For your example, we have $a=5$ and $n=11$, which means would could just use trial and error.
\begin{align}
1\cdot 5 &\equiv 5\\
2\cdot 5 &\equiv 10\\
3\cdot 5 &\equiv 15\equiv 4 \\
4\cdot 5 &\equiv 20\equiv -2\\
5\cdot 5 &\equiv 25\equiv 3 \\
6\cdot 5 &\equiv 30\equiv -3 \\
7\cdot 5 &\equiv 35\equiv 2 \\
8\cdot 5 &\equiv 40\equiv -4 \\
9\cdot 5 &\equiv 45\equiv 1 \\
10\cdot 5 &\equiv 50\equiv -5 \\
\end{align}

Since $9\cdot 5 \equiv 1$ then we have found the modular inverse to be 9.

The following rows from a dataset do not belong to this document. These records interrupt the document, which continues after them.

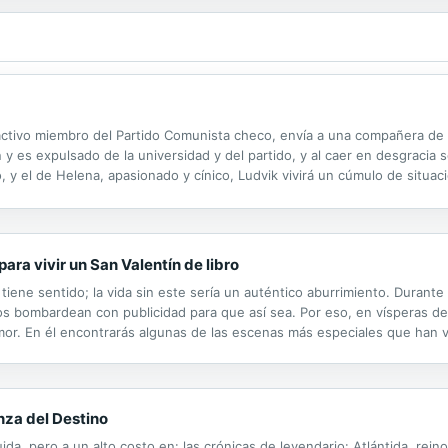
 activo miembro del Partido Comunista checo, envía a una compañera de c
 es expulsado de la universidad y del partido, y al caer en desgracia s
, y el de Helena, apasionado y cínico, Ludvik vivirá un cúmulo de situa
ya no podrá culpar al destino. Novela. La broma es considerada como u
ra vivir un San Valentín de libro
tiene sentido; la vida sin este sería un auténtico aburrimiento. Durante
 bombardean con publicidad para que así sea. Por eso, en vísperas de
or. En él encontrarás algunas de las escenas más especiales que han vi
nza del Destino
ida, pero a un alto costo en: las crónicas de leyendario: Atlántida, rein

When looking at those numbers on the far right side, keep in mind that any multiple of 11 made be added or subtracted to the modulus and it is still equivalent. That is, $-3\equiv 30\equiv 8$ since $-3+3(11)=30$ and $8+2(11)=30$.

Hint $\ $ mod $\,ab\!+\!1\!:\,\, ab \equiv -1 \,\Rightarrow\, a(-b) \equiv 1.\ $ Yours is $\,a,b = 5,2.$

Generally one can use the Extended Euclidean Algorithm to compute modular inverses (above is an optimization of the single-step case). Here is a convenient way to execute the algorithm.

You can use your work to get $1=11-5(2)=11+5(-2)$,

so an inverse of 5 (mod 11) is given by $-2\equiv9\pmod {11}$.

Here is a piece of C code that you might find useful:

int Inverse(int n,int a)
{
    int x1 = 1;
    int x2 = 0;
    int y1 = 0;
    int y2 = 1;
    int r1 = n;
    int r2 = a;

    while (r2 != 0)
    {
        int r3 = r1%r2;
        int q3 = r1/r2;
        int x3 = x1-q3*x2;
        int y3 = y1-q3*y2;

        x1 = x2;
        x2 = x3;
        y1 = y2;
        y2 = y3;
        r1 = r2;
        r2 = r3;
    }

    return y1>0? y1:y1+n;
}

Calling Inverse(11,5) returns 9.

Calling Inverse(392,27) returns 363.